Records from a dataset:
+ + +
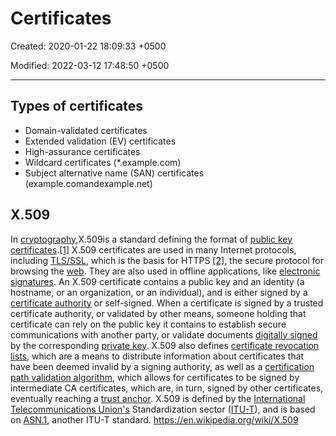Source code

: # Certificates

Created: 2020-01-22 18:09:33 +0500

Modified: 2022-03-12 17:48:50 +0500

---

## Types of certificates

- Domain-validated certificates
- Extended validation (EV) certificates
- High-assurance certificates
- Wildcard certificates (*.example.com)
- Subject alternative name (SAN) certificates (example.comandexample.net)

## X.509

In [cryptography](https://en.wikipedia.org/wiki/Cryptography),X.509is a standard defining the format of [public key certificates](https://en.wikipedia.org/wiki/Public_key_certificate).[[1]](https://en.wikipedia.org/wiki/X.509#cite_note-1) X.509 certificates are used in many Internet protocols, including [TLS/SSL](https://en.wikipedia.org/wiki/Transport_Layer_Security), which is the basis for HTTPS [[2]](https://en.wikipedia.org/wiki/X.509#cite_note-:0-2), the secure protocol for browsing the [web](https://en.wikipedia.org/wiki/World_Wide_Web). They are also used in offline applications, like [electronic signatures](https://en.wikipedia.org/wiki/Electronic_signature). An X.509 certificate contains a public key and an identity (a hostname, or an organization, or an individual), and is either signed by a [certificate authority](https://en.wikipedia.org/wiki/Certificate_authority) or self-signed. When a certificate is signed by a trusted certificate authority, or validated by other means, someone holding that certificate can rely on the public key it contains to establish secure communications with another party, or validate documents [digitally signed](https://en.wikipedia.org/wiki/Digital_signature) by the corresponding [private key](https://en.wikipedia.org/wiki/Private_key).
X.509 also defines [certificate revocation lists](https://en.wikipedia.org/wiki/Certificate_revocation_list), which are a means to distribute information about certificates that have been deemed invalid by a signing authority, as well as a [certification path validation algorithm](https://en.wikipedia.org/wiki/Certification_path_validation_algorithm), which allows for certificates to be signed by intermediate CA certificates, which are, in turn, signed by other certificates, eventually reaching a [trust anchor](https://en.wikipedia.org/wiki/Trust_anchor).
X.509 is defined by the [International Telecommunications Union's](https://en.wikipedia.org/wiki/International_Telecommunication_Union) Standardization sector ([ITU-T](https://en.wikipedia.org/wiki/ITU-T)), and is based on [ASN.1](https://en.wikipedia.org/wiki/Abstract_Syntax_Notation_One), another ITU-T standard.
<https://en.wikipedia.org/wiki/X.509>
+ + +
What is needed:
Locate each line in the material that contains the string "validation", and copy those lines. Case counts.

Finished task:
- Extended validation (EV) certificates
X.509 also defines [certificate revocation lists](https://en.wikipedia.org/wiki/Certificate_revocation_list), which are a means to distribute information about certificates that have been deemed invalid by a signing authority, as well as a [certification path validation algorithm](https://en.wikipedia.org/wiki/Certification_path_validation_algorithm), which allows for certificates to be signed by intermediate CA certificates, which are, in turn, signed by other certificates, eventually reaching a [trust anchor](https://en.wikipedia.org/wiki/Trust_anchor).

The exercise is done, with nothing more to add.